Das, was wir mit unserem Programm, das erst beginnt, aufgelegt haben und das wir ausgestalten wollen, ist absolut innovativ. Es setzt auf Freiwilligkeit. Es setzt darauf, dass wir Landwirten Anreize geben, dass wir ihnen Angebote machen, dass sie auf ihren Flächen, wenn sie sie nicht verkaufen wollen, entweder im Tausch oder über Vertragsnaturschutzprogramme langfristig Vernässungsprogramme machen. Keiner wird dazu gezwungen, aber es soll sich monetär attraktiv gestalten, dies zu tun.

Ich bin davon überzeugt, dass wir, wenn sich das herumgesprochen hat und es ausformuliert ist, einen großen Teil leisten können. Wir können damit rund 700.000 t CO2-Äquivalente jährlich allein durch eine angemessene klimaschonende Behandlung unserer Böden erreichen. Das ist nicht wenig. Dieses Ziel dürfen gerade wir nicht aus den Augen verlieren, weil andere Bundesländer das in dieser Form nicht machen können. Das, was hier auf den Weg gebracht wird, ist wirklich innovativ.

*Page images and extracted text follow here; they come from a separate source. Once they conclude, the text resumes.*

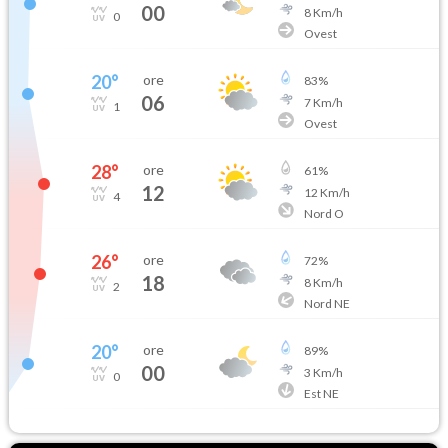
00
8
Km/h
0
Ovest
20
°
ore
83
%
06
7
Km/h
1
Ovest
28
°
ore
61
%
12
12
Km/h
4
Nord O
26
°
ore
72
%
18
8
Km/h
2
Nord NE
20
°
ore
89
%
00
3
Km/h
0
Est NE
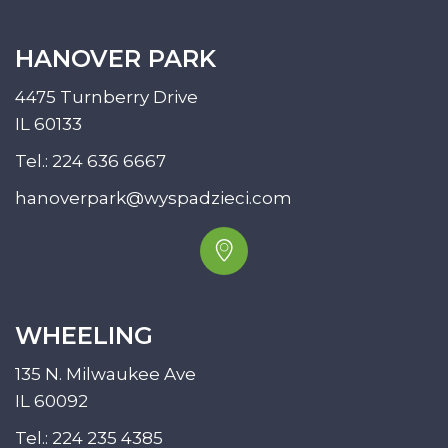
HANOVER PARK
4475 Turnberry Drive
IL 60133
Tel.:
224 636 6667
hanoverpark@wyspadzieci.com
WHEELING
135 N. Milwaukee Ave
IL 60092
Tel.:
224 235 4385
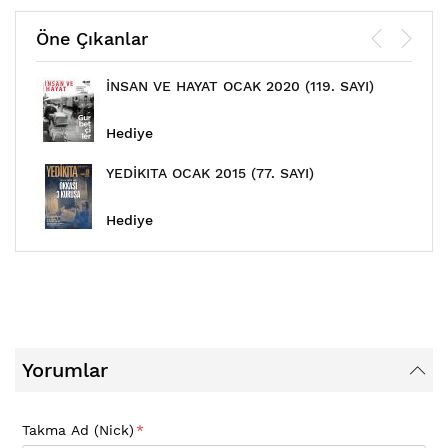
Öne Çıkanlar
İNSAN VE HAYAT OCAK 2020 (119. SAYI)
Hediye
YEDİKITA OCAK 2015 (77. SAYI)
Hediye
Yorumlar
Takma Ad (Nick)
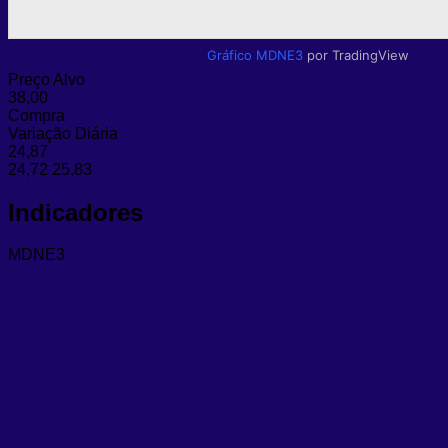
Gráfico MDNE3
por TradingView
Preço Alvo
38,00
Compra
Variação Diária
24,87
24,72
25,83
Indicadores
MDNE3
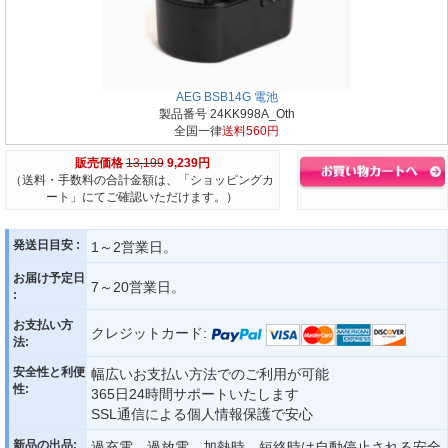
AEG BSB14G 電池
製品番号 24KK998A_Oth
全国一律
送料560円
販売価格
13,199
9,239円
（送料・手数料の合計金額は、「ショッピングカ
ート」にてご確認いただけます。）
発送日目安 :
1～2営業日。
お届け予定日
7～20営業日。
:
お支払い方
クレジットカード:
法:
安全性と利便
幅広いお支払い方法でのご利用が可能
性:
365日24時間サポートいたします
SSL通信による個人情報保護で安心
新品の出品:
過充電、過放電、加熱時、短絡時は自動停止される安全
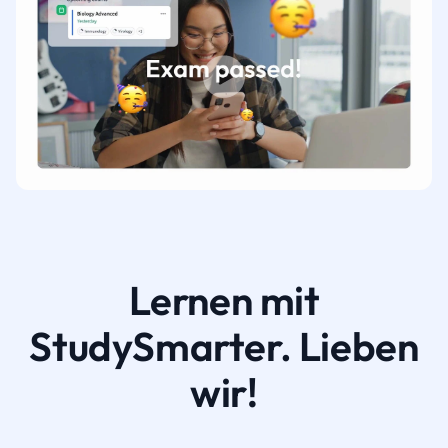
Lernen mit
StudySmarter. Lieben
wir!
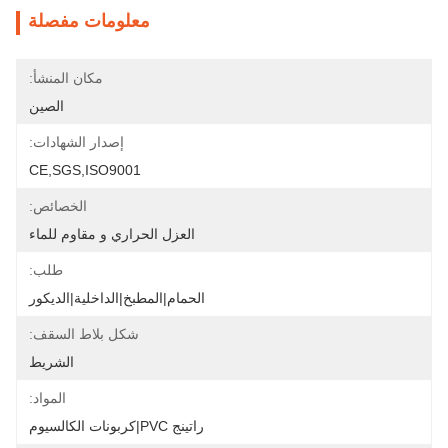
معلومات مفصلة
مكان المنشأ:
الصين
إصدار الشهادات:
CE,SGS,ISO9001
الخصائص:
العزل الحراري و مقاوم للماء
طلب:
الحمام|المطبخ|الداخلية|الديكور
شكل بلاط السقف:
الشريط
المواد:
راتينج PVC|كربونات الكالسيوم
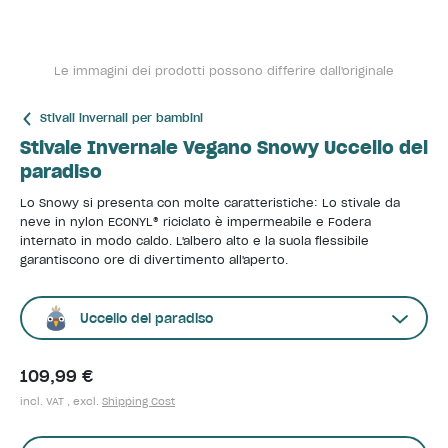
Le immagini dei prodotti possono differire dall'originale
Stivali invernali per bambini
Stivale Invernale Vegano Snowy Uccello del
paradiso
Lo Snowy si presenta con molte caratteristiche: Lo stivale da
neve in nylon ECONYL® riciclato è impermeabile e Fodera
internato in modo caldo. L'albero alto e la suola flessibile
garantiscono ore di divertimento all'aperto.
Uccello del paradiso
109,99 €
incl. VAT , excl.
Shipping Cost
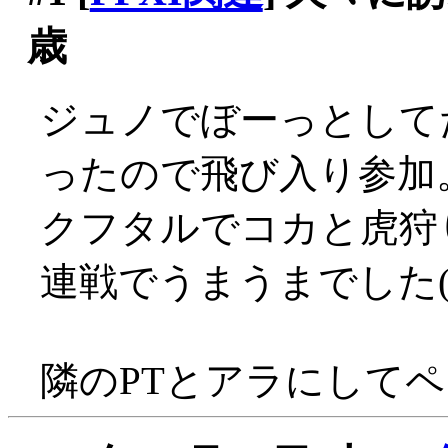
歳
ジュノでぼーっとして
ったので飛び入り参加
クフタルでコカと虎狩
連戦でうまうまでした('
隣のPTとアラにして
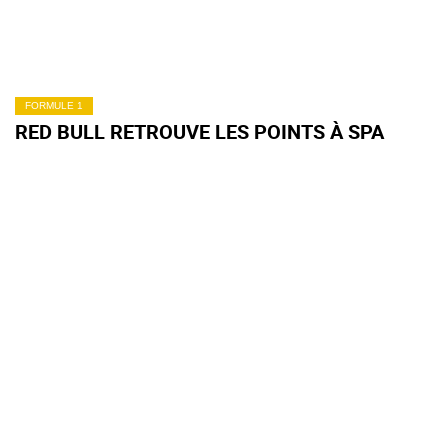
FORMULE 1
RED BULL RETROUVE LES POINTS À SPA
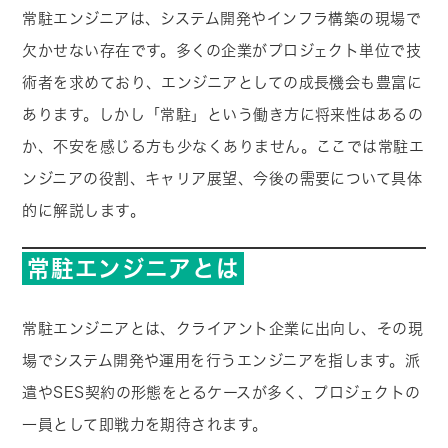
常駐エンジニアは、システム開発やインフラ構築の現場で
欠かせない存在です。多くの企業がプロジェクト単位で技
術者を求めており、エンジニアとしての成長機会も豊富に
あります。しかし「常駐」という働き方に将来性はあるの
か、不安を感じる方も少なくありません。ここでは常駐エ
ンジニアの役割、キャリア展望、今後の需要について具体
的に解説します。
常駐エンジニアとは
常駐エンジニアとは、クライアント企業に出向し、その現
場でシステム開発や運用を行うエンジニアを指します。派
遣やSES契約の形態をとるケースが多く、プロジェクトの
一員として即戦力を期待されます。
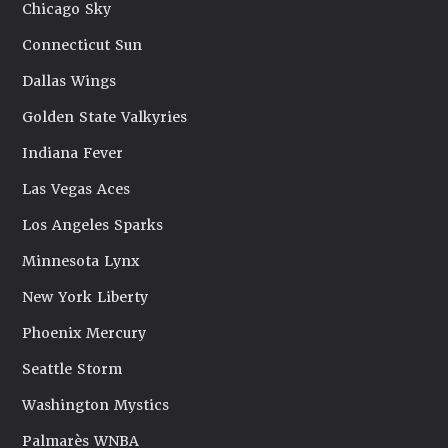
Chicago Sky
Connecticut Sun
Dallas Wings
Golden State Valkyries
Indiana Fever
Las Vegas Aces
Los Angeles Sparks
Minnesota Lynx
New York Liberty
Phoenix Mercury
Seattle Storm
Washington Mystics
Palmarès WNBA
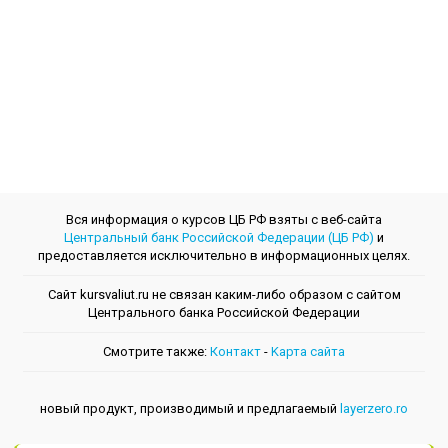
Вся информация о курсов ЦБ РФ взяты с веб-сайта
Центральный банк Российской Федерации (ЦБ РФ)
и
предоставляется исключительно в информационных целях.
Сайт kursvaliut.ru не связан каким-либо образом с сайтом
Центрального банкa Российской Федерации
Смотрите также:
Контакт
-
Kарта сайта
новый продукт, производимый и предлагаемый
layerzero.ro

Ich möchte noch auf einen anderen Punkt eingehen. Vorhin hieß es, wir könnten doch nicht unsere fruchtbaren Böden und unsere Gunstlage aufgeben. Das ist genau der Gegensatz, den wir überwinden müssen. Es geht schon lange nicht mehr darum, dass wir auf unseren Flächen die Weltbevölkerung ernähren; das wäre ein Trugschluss.

(Volker Schnurrbusch [AfD]: Aber die Welt können wir retten?)

Es geht auch nicht darum, dass wir unsere Flächen nutzen müssten - weil sie so hoch produktiv sind -, damit in Brasilien der Regenwald nicht abgeholzt wird. Es geht nicht um ein Entweder-oder. Das Problem ist doch, dass wir ein Sowohl-als-auch haben. Wir nutzen unsere Flächen extremst intensiv, und zugleich wird in Brasilien der Regenwald abgeholzt

- um Soja für unsere Schweine anzubauen. Das zusammen funktioniert nicht mehr.

(Beifall BÜNDNIS 90/DIE GRÜNEN, SPD und SSW)

Deshalb muss man auch hier bei uns zu einer anderen, klimaschonenden Bodennutzung kommen. Wir müssen darauf achten, dass wir alle mitnehmen und die entsprechenden Bemühungen unterstützen. Das Land könnte sich das leisten; das ist ja nicht der Punkt.